Interesting for the purposes of these case studies, was that the Privy Council rejected a significant aspect of the judgment in Cambridge Gas, namely the basis for applying the legislation on an “as if” basis – in other words by analogy “as if” the foreign insolvency were a domestic insolvency – or dispensing with the statutory procedure (para 38]. The Privy Council stated that unless domestic law – Manx law in the case of Cambridge Gas – allowed for certain procedures, the judiciary was not entitled to apply such procedures by analogy at common law.
Applicability to Preventive Restructuring
While Singularis concerned information being sought in the course of a liquidation, it is not implausible that information held by auditors may be required during a restructuring attempt. Accordingly, a similar issue may arise. These cases may be useful in interpreting obligations to co-operate under the EIR Recast may be adjudicated in manner similar to how the common law obligations of assistance are considered in these cases. (See text of Report 2).

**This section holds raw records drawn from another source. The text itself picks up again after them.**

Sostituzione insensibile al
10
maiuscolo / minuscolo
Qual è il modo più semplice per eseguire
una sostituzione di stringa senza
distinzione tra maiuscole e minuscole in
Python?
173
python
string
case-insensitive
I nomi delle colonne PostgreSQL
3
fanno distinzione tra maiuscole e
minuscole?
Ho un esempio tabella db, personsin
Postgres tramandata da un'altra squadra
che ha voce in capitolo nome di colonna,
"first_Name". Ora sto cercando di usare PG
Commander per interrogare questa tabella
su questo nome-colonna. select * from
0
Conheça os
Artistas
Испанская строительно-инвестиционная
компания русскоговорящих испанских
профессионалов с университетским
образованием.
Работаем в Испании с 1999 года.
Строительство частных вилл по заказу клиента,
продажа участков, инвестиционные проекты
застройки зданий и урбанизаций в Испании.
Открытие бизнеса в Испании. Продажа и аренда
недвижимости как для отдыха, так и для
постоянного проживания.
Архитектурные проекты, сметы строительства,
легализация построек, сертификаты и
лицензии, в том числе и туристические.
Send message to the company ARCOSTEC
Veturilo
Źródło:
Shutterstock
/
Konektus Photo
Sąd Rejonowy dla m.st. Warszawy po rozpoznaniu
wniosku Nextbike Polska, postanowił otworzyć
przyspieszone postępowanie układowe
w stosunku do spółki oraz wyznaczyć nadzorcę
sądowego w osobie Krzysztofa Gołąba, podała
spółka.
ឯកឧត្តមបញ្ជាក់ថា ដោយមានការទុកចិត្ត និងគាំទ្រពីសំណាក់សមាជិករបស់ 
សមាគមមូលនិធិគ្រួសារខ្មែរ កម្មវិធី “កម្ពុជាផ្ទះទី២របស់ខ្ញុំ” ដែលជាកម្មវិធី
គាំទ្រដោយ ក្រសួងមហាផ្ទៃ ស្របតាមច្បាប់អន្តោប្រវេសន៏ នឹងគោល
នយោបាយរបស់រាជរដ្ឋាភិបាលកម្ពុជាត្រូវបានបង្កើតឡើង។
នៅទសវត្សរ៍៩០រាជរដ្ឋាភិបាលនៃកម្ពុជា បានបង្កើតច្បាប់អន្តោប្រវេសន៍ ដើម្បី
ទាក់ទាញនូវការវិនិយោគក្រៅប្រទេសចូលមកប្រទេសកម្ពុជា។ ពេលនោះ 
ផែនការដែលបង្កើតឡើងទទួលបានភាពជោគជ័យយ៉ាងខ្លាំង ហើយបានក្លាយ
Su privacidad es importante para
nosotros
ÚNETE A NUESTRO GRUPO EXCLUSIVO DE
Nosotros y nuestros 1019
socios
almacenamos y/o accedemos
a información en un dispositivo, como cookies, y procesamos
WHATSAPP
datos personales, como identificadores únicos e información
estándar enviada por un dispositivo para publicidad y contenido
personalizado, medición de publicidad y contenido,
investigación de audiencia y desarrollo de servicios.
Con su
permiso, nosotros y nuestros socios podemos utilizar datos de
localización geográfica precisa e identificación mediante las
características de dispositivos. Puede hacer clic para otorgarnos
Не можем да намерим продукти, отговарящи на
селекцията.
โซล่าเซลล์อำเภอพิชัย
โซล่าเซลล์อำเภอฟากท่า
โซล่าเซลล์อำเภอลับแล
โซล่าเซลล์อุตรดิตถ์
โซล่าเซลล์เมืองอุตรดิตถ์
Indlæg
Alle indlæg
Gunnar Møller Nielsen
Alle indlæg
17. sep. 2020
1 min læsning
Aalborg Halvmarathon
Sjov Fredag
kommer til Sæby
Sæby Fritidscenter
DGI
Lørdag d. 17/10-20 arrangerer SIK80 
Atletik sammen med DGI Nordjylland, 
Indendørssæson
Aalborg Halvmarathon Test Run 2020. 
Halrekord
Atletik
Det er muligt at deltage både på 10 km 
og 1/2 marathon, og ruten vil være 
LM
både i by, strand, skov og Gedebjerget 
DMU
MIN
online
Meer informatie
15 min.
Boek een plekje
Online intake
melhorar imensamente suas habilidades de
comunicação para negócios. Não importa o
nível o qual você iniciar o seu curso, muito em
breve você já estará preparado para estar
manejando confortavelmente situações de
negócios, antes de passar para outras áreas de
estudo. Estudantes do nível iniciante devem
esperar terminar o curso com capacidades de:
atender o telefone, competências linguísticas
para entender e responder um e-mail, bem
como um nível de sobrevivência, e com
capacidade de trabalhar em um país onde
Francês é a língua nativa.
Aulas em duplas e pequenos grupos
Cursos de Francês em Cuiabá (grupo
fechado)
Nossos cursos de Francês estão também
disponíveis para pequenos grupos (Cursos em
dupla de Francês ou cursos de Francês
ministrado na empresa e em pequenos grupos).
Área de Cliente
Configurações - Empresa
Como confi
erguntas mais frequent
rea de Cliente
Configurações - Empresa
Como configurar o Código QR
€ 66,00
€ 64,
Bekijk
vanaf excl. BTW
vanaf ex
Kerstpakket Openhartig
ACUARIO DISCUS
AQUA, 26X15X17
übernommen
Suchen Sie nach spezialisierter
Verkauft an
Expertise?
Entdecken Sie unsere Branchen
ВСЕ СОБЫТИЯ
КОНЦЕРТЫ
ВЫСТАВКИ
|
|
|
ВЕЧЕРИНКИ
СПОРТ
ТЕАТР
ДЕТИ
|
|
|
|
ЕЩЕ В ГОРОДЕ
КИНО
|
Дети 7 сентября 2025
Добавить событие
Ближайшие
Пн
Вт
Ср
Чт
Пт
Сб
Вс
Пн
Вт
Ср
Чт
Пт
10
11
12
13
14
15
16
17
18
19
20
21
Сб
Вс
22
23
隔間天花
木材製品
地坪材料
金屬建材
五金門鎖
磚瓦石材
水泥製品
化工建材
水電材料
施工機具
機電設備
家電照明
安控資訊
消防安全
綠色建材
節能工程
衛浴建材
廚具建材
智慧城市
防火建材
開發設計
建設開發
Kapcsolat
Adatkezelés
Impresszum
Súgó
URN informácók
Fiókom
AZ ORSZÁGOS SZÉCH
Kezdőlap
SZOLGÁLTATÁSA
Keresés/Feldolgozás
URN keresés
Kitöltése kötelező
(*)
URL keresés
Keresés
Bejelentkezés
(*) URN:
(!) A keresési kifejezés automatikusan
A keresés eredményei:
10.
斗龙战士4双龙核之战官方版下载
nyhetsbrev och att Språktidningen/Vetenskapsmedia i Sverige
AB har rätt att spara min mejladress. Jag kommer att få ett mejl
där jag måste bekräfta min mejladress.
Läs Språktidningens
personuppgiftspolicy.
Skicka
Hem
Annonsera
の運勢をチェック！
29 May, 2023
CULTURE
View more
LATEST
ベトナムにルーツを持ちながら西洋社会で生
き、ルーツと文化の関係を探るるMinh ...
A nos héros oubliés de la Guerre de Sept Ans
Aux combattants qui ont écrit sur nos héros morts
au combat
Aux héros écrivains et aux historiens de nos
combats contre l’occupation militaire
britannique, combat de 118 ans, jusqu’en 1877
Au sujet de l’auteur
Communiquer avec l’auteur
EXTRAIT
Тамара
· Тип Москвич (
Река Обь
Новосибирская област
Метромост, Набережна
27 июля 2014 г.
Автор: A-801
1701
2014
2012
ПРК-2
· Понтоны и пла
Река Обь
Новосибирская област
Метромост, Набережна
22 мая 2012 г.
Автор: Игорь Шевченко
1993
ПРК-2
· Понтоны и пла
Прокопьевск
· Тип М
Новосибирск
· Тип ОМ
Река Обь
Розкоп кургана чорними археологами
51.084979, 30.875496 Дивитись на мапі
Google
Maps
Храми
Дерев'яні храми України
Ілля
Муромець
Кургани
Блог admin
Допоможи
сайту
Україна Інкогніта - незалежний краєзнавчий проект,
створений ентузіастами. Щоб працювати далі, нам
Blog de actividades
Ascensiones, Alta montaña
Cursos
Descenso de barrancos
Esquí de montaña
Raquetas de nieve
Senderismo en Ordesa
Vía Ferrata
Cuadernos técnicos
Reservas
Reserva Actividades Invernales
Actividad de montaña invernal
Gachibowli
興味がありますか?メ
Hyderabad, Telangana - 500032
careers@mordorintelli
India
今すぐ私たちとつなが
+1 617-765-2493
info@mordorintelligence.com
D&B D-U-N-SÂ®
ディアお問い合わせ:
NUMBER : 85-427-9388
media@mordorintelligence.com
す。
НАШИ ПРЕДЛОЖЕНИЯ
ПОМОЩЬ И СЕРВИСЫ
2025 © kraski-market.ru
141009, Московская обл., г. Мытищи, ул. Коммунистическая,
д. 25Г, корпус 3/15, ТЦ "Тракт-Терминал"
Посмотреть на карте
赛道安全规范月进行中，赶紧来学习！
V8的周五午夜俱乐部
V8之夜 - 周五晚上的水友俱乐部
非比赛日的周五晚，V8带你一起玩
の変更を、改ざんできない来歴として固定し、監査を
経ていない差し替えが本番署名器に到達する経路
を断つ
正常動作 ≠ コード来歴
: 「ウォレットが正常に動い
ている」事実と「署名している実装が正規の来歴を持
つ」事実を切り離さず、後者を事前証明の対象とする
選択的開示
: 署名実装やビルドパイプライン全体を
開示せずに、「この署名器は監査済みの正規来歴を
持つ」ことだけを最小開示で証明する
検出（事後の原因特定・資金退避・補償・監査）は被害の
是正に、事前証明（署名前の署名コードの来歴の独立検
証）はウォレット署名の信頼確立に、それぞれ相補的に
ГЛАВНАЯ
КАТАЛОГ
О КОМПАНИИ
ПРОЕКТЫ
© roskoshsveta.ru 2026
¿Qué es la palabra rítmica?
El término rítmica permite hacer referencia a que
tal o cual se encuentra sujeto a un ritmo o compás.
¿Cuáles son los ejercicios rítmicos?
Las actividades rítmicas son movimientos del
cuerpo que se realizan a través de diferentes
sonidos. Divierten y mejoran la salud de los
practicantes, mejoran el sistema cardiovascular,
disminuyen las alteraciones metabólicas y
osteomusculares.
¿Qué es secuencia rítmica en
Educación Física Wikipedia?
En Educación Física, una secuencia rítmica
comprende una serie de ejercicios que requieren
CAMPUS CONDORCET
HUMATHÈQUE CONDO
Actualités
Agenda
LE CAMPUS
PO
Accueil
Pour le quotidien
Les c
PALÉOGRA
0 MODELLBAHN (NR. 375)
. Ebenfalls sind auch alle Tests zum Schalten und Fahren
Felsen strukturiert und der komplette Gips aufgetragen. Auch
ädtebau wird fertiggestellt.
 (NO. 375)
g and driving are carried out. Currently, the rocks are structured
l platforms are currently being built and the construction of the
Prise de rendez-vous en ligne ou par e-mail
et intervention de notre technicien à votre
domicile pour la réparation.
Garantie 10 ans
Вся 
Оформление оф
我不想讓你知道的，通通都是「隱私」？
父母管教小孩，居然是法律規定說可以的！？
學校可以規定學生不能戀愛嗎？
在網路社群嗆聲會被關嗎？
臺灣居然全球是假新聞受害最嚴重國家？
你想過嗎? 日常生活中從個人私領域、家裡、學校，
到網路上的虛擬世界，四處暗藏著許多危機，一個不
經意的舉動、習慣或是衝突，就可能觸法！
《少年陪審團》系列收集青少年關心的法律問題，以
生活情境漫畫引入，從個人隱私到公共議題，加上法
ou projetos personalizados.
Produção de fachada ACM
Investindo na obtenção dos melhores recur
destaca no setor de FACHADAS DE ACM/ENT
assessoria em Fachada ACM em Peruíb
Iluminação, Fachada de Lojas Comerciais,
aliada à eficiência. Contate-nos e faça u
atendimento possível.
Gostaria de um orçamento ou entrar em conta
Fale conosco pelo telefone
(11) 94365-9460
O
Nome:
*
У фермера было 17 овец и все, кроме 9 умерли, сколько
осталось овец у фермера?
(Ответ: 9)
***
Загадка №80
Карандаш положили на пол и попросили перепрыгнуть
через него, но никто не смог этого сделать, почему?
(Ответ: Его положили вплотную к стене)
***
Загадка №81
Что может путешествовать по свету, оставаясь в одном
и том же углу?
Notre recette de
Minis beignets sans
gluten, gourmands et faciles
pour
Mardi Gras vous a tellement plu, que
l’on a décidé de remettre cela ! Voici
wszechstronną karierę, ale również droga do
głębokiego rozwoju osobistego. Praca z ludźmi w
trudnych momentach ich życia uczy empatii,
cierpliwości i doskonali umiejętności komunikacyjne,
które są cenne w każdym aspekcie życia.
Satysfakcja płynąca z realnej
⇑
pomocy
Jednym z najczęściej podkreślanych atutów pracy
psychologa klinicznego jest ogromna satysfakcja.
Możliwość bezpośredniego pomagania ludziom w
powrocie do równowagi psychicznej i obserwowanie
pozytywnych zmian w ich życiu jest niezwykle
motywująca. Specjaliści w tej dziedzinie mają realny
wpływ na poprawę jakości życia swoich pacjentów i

Applicability of Existing Rules and Guidelines
The orders at issue in this case may arise where the EIR Recast applies to any of the proceedings listed in Annex A. The question in essence relates to the co-operation obligations arising under the EIR Recast and the effect which those obligations would have in similar situations. In other words, would co-operation obligations provided for in the EIR Recast translate into similar obligations to assist which have arisen in this series of English Privy Council cases. If so European courts may find these cases instructive regarding the consideration of their obligations to co-operate. The common law assistance cases may be instructive in interpreting obligations to co-operate.
Recommendations and Guidelines
It was noted that a case with facts similar to Singularis would not come within the scope of the EIR Recast. With that said, where a case concerns the need for information and does come within the scope of the Regulation, there are some guidelines that could assist parties. For example, the CoCo Guidelines requires insolvency practitioners to communicate with one another directly as soon as they are appointed and places the onus on the insolvency practitioner in the main proceeding to take the initiative in this regard [Guideline 6]. The ALI-III Global Principles may also be useful in such a context in that they aim to encourage the sharing of information between insolvency practitioners. With due regard for applicable law and confidentiality, insolvency practitioners should share non-public information i.e. information not freely available on public for a [Principle 9] and should promptly and fully disclose all relevant information on a continuing basis [Principle 33].